What to do:
Please tally the lines in the records that include the word "Chăm" and answer with the bare number.

Saved entries:
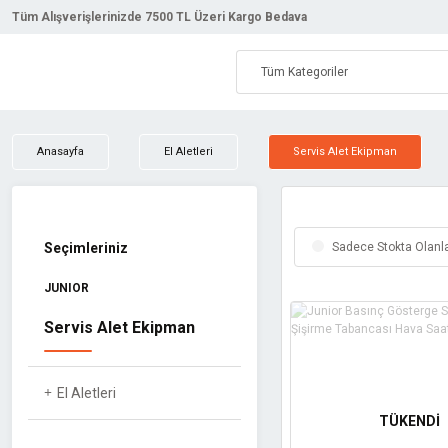
Tüm Alışverişlerinizde 7500 TL Üzeri Kargo Bedava
Anasayfa
El Aletleri
Servis Alet Ekipman
Seçimleriniz
Sadece Stokta Olanl
JUNIOR
Servis Alet Ekipman
El Aletleri
TÜKENDİ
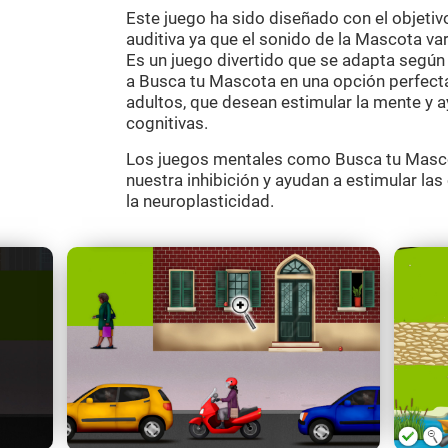
Este juego ha sido diseñado con el objetiv
auditiva ya que el sonido de la Mascota varía
Es un juego divertido que se adapta según e
a Busca tu Mascota en una opción perfecta
adultos, que desean estimular la mente y a
cognitivas.
Los juegos mentales como Busca tu Masco
nuestra inhibición y ayudan a estimular la
la neuroplasticidad.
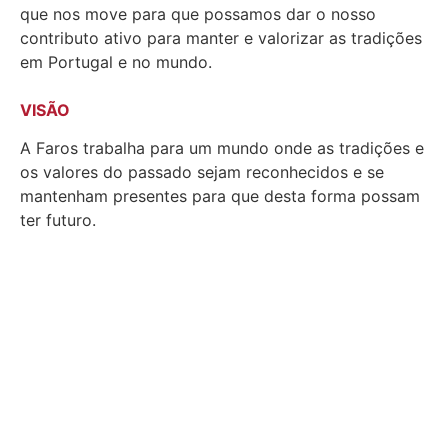
que nos move para que possamos dar o nosso
contributo ativo para manter e valorizar as tradições
em Portugal e no mundo.
VISÃO
A Faros trabalha para um mundo onde as tradições e
os valores do passado sejam reconhecidos e se
mantenham presentes para que desta forma possam
ter futuro.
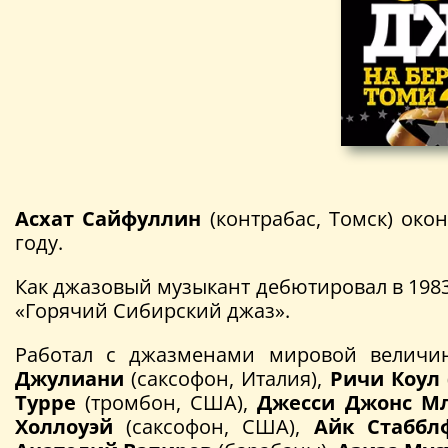
Асхат Сайфуллин
(контрабас, Томск) око
году.
Как джазовый музыкант дебютировал в 1983
«Горячий Сибирский джаз».
Работал с джазменами мировой велич
Джулиани
(саксофон, Италия),
Ричи Коул
Турре
(тромбон, США),
Джесси Джонс Мл
Холлоуэй
(саксофон, США),
Айк Стаббл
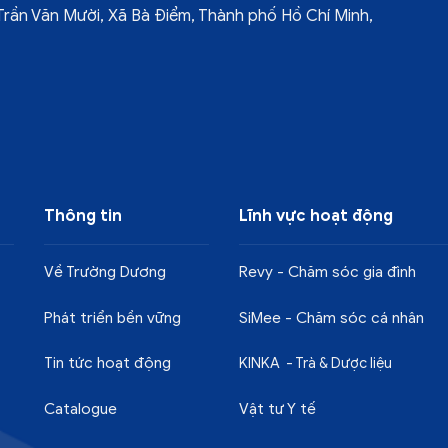
1 Trần Văn Mười, Xã Bà Điểm, Thành phố Hồ Chí Minh,
Thông tin
Lĩnh vực hoạt động
Về Trường Dương
Revy - Chăm sóc gia đình
Phát triển bền vững
SiMee - Chăm sóc cá nhân
Tin tức hoạt động
KINKA - Trà & Dược liệu
Catalogue
Vật tư Y tế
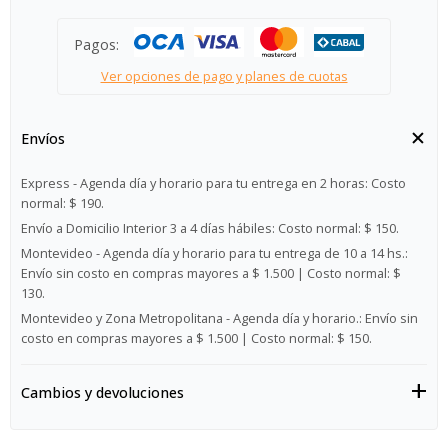
Pagos:
Ver opciones de pago y planes de cuotas
Envíos
Express - Agenda día y horario para tu entrega en 2 horas:
Costo
normal: $ 190.
Envío a Domicilio Interior 3 a 4 días hábiles:
Costo normal: $ 150.
Montevideo - Agenda día y horario para tu entrega de 10 a 14 hs.:
Envío sin costo en compras mayores a $ 1.500 | Costo normal: $
130.
Montevideo y Zona Metropolitana - Agenda día y horario.:
Envío sin
costo en compras mayores a $ 1.500 | Costo normal: $ 150.
Cambios y devoluciones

Exercise result:
2